Association of antiphospholipid antibodies with retinal vascular disease in systemic lupus erythematosus

Abstract

Objectives: To study the prevalence and characteristics of retinal vascular disease in patients with systemic lupus erythematosus (SLE) and to analyze their relationship with antiphospholipid antibodies (aPL) and other serological markers.

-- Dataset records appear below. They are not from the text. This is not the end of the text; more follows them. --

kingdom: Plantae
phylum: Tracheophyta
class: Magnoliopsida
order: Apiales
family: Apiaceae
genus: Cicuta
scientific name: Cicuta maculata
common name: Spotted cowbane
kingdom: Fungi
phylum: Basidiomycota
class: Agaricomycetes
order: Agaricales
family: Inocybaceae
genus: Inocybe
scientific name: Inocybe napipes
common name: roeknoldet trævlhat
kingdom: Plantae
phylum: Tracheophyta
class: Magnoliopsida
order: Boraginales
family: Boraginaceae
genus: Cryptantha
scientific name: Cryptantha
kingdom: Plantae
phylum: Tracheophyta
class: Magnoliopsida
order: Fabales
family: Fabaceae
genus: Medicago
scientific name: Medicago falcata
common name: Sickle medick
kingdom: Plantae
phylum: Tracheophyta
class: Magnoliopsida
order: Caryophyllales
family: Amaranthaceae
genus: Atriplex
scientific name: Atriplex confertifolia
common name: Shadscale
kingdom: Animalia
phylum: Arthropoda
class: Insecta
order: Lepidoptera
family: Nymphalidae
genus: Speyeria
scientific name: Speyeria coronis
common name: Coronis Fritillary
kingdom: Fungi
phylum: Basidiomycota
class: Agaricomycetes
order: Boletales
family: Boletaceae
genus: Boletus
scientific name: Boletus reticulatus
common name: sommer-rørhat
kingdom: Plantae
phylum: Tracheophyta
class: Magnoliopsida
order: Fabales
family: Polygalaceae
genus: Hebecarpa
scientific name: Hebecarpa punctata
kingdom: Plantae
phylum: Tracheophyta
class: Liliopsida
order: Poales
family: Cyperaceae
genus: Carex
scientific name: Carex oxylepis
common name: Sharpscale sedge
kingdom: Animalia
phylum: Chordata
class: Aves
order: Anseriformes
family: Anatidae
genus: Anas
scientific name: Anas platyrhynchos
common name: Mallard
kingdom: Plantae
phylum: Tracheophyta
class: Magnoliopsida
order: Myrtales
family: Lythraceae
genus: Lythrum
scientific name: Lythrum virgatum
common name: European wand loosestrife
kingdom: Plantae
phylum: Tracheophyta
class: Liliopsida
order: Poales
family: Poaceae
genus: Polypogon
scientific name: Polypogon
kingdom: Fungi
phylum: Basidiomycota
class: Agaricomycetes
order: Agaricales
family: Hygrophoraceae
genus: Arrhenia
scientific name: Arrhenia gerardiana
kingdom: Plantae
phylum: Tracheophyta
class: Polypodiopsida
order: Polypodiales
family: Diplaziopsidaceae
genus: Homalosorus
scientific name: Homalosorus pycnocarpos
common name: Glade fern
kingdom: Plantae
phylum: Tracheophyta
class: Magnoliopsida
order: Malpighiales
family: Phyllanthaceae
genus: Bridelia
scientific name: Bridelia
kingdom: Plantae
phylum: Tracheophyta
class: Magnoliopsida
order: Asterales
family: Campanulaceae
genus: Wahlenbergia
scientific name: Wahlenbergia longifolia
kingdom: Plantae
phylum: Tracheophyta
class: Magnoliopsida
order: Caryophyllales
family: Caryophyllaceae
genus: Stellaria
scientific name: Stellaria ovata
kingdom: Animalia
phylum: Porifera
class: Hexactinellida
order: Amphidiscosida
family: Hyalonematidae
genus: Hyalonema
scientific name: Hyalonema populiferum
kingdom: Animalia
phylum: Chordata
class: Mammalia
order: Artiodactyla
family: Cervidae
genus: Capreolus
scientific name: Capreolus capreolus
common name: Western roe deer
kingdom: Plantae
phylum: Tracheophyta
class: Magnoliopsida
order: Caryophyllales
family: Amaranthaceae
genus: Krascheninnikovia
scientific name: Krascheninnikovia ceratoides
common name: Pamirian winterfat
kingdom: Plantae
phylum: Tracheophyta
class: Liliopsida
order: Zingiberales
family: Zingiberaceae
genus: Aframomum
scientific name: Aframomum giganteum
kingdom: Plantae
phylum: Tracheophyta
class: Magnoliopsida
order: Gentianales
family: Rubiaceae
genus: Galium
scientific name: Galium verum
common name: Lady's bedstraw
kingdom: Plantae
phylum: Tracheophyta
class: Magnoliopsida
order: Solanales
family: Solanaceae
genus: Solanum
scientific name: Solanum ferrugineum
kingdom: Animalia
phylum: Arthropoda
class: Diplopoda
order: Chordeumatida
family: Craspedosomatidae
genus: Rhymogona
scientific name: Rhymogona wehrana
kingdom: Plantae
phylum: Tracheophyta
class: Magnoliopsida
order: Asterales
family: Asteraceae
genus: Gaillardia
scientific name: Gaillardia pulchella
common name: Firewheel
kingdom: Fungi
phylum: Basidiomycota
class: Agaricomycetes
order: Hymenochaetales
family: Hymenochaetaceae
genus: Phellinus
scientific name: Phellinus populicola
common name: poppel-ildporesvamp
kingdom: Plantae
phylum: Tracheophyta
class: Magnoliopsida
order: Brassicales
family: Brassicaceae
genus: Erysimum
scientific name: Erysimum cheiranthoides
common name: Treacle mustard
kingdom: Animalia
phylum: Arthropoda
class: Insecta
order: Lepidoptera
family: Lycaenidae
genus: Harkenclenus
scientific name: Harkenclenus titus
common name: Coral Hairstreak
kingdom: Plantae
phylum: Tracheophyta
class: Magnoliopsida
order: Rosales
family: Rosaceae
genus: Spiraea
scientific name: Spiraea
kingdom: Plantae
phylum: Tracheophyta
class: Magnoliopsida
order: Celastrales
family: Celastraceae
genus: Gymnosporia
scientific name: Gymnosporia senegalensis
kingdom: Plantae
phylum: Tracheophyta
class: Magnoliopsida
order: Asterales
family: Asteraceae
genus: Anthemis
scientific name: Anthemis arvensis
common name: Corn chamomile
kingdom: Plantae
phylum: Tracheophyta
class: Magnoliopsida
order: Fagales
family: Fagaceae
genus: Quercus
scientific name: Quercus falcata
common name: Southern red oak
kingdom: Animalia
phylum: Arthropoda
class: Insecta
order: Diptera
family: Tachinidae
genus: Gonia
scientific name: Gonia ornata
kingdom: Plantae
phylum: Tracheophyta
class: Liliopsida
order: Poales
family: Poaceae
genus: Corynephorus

Patients and methods: Eighty-two consecutive patients (77 women and 5 men; mean age, 36 years) were studied. All patients fulfilled the 1982 revised criteria of the American College of Rheumatology for the classification of SLE. Ophthalmologic examination included assessment of best corrected visual acuity, tonometry, slit-lamp biomicroscopy, and fundus examination. Serologic studies included determination of anticardiolipin antibodies (aCL) (ELISA), lupus anticoagulant (LA) (coagulation tests), antinuclear antibodies (indirect immunofluorescence), anti-DNA (Farr's test), and anti-ENA antibodies (counterimmunoelectrophoresis).

Results: Retinal vascular disease was detected in 13 (15%) of 82 SLE patients. The retinal lesions consisted of retinal vascular occlusions in six patients (five arterial and one venous), cotton-wool spots in three, optic disc edema in three, retinal hemorrhages in three, and ischemic optic neuropathy in one. Antiphospholipid antibodies were detected in 10 (77%) of these 13 patients: nine had aCL and two had the LA. When compared with patients without retinal vascular disease, patients with retinopathy had a higher prevalence of aPL (77% v. 29%, P = .005).

Conclusions: Retinal vascular disease is frequent in patients with SLE. The presence of aPL is associated with a higher prevalence of retinal abnormalities in SLE patients.